It is overshadowed by the mighty Murchison Falls that very few people actually know the name of the falls, just few metres away from the Murchison Falls. Uhuru Falls came into existence in 1962, the same year Uganda got independence.
It is called Uhuru Falls for two reasons. To celebrate Uganda’s Independence Day, 9th October 1962 and because the falls were actually formed in 1962. In 1962, Uganda received heavy rainfall which forced part of Murchison Falls to create a tributary that formed the second falls, named Uhuru.
Since then, the falls has created a spectacular view and are often are referred to as twin falls. Henry Buzu, a guide within the park, says the falls have been an attraction since they were formed and maintained their water volume.

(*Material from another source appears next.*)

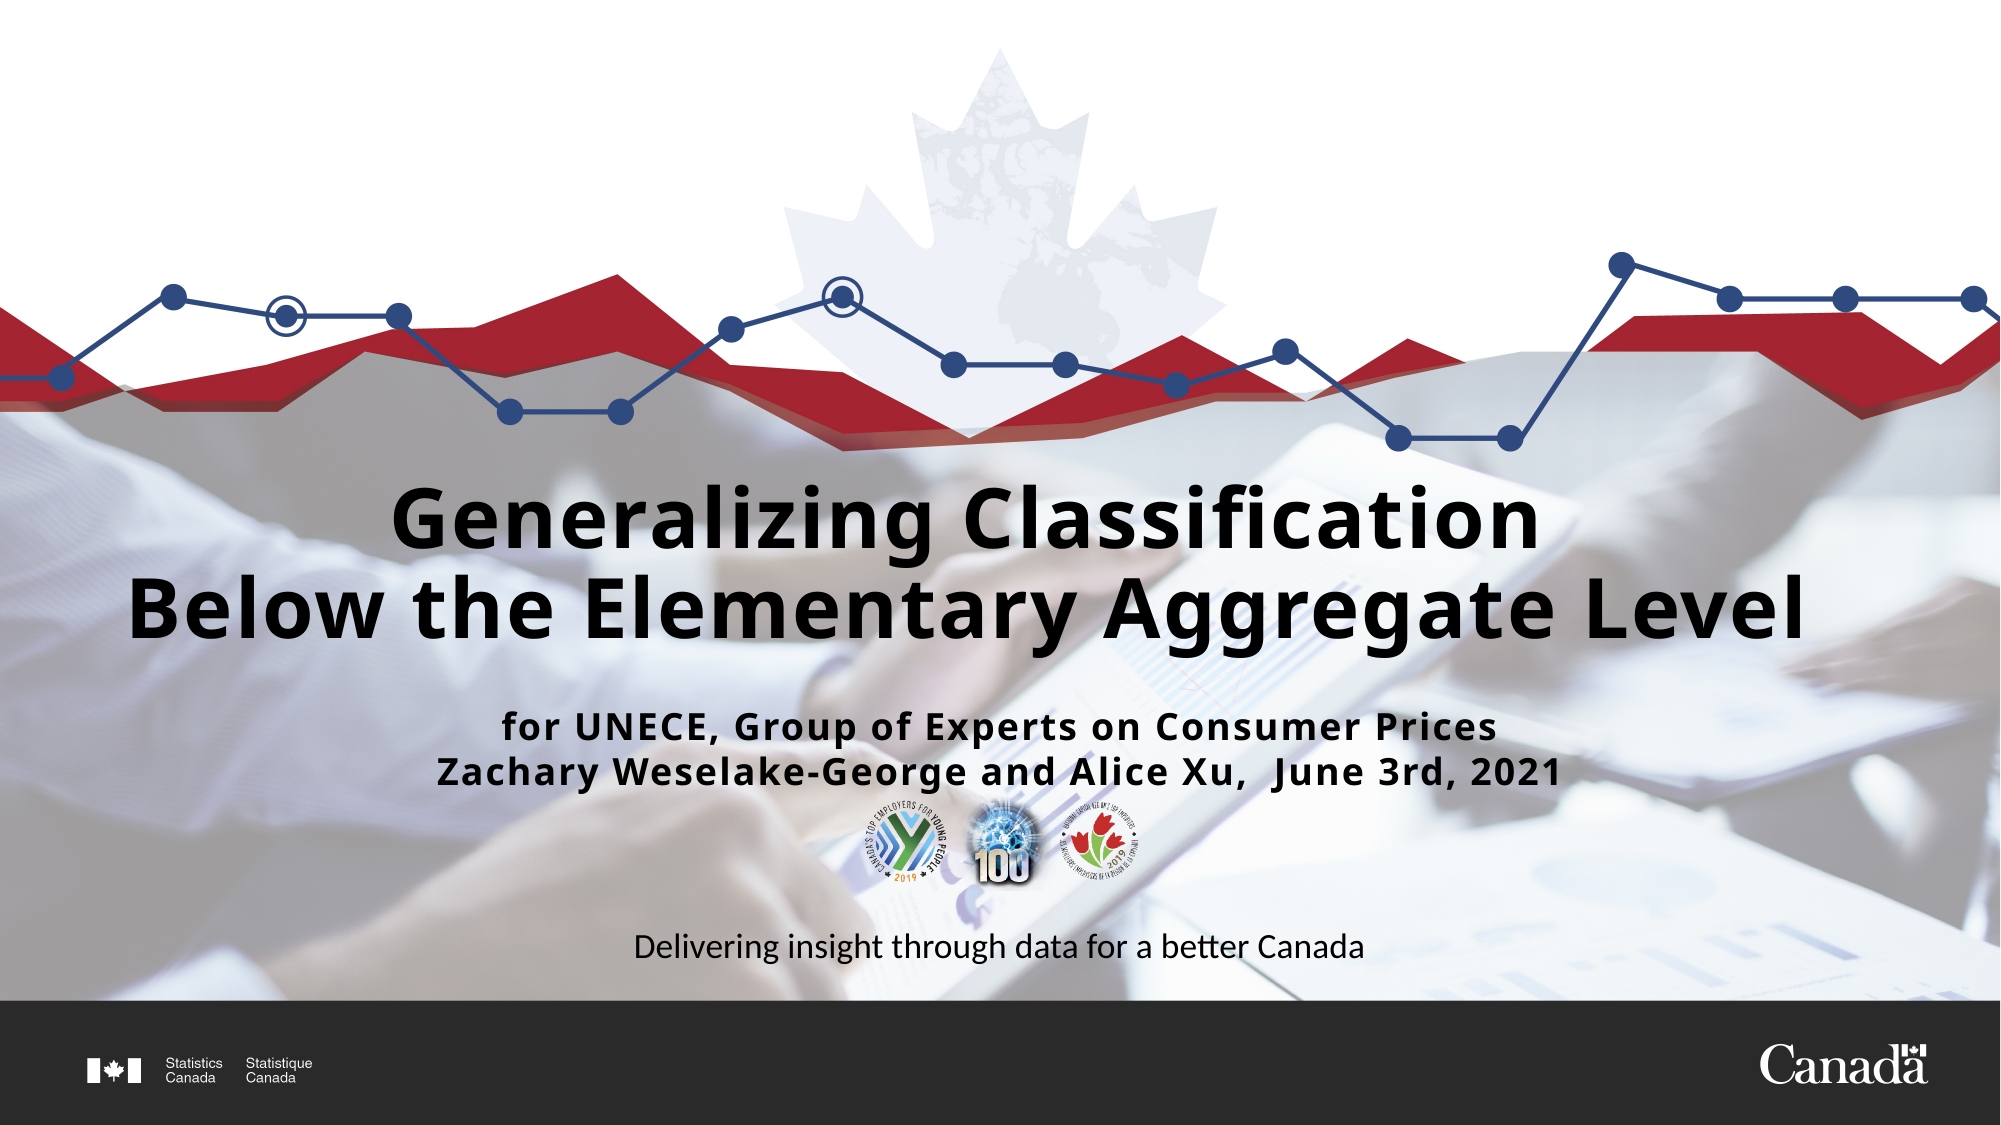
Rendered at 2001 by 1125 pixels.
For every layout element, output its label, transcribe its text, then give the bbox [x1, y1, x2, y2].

subtitle for UNECE, Group of Experts on Consumer Prices Zachary Weselake-George and Alice Xu, June 3rd, 2021 [249, 695, 1750, 806]
picture [0, 0, 2001, 1125]
title Generalizing Classification Below the Elementary Aggregate Level [22, 490, 1937, 664]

Buzu says he cannot explain why the falls were formed in the same year the country gained its independence from Great Britain and little research has been conducted on them. Buzu, however, says the falls is facing destruction because of the power dams being constructed along the Nile. The guide says four years ago, the Uhuru Falls disappeared during the construction of Bujagali dam.
He says although they have since stabilized, they may be adversely affected during the construction of Karuma dam. Jossy Muhangi, the Public Relations Manager of Uganda Wildlife Authority, says they are making deliberate efforts to promote and popularize hiking up to the top of both falls. He says Total Oil Company has already construed a hiking line for tourists to hike from the Acholi plains.
He says Ugandans should take advantage of such facilities to explore more about their country.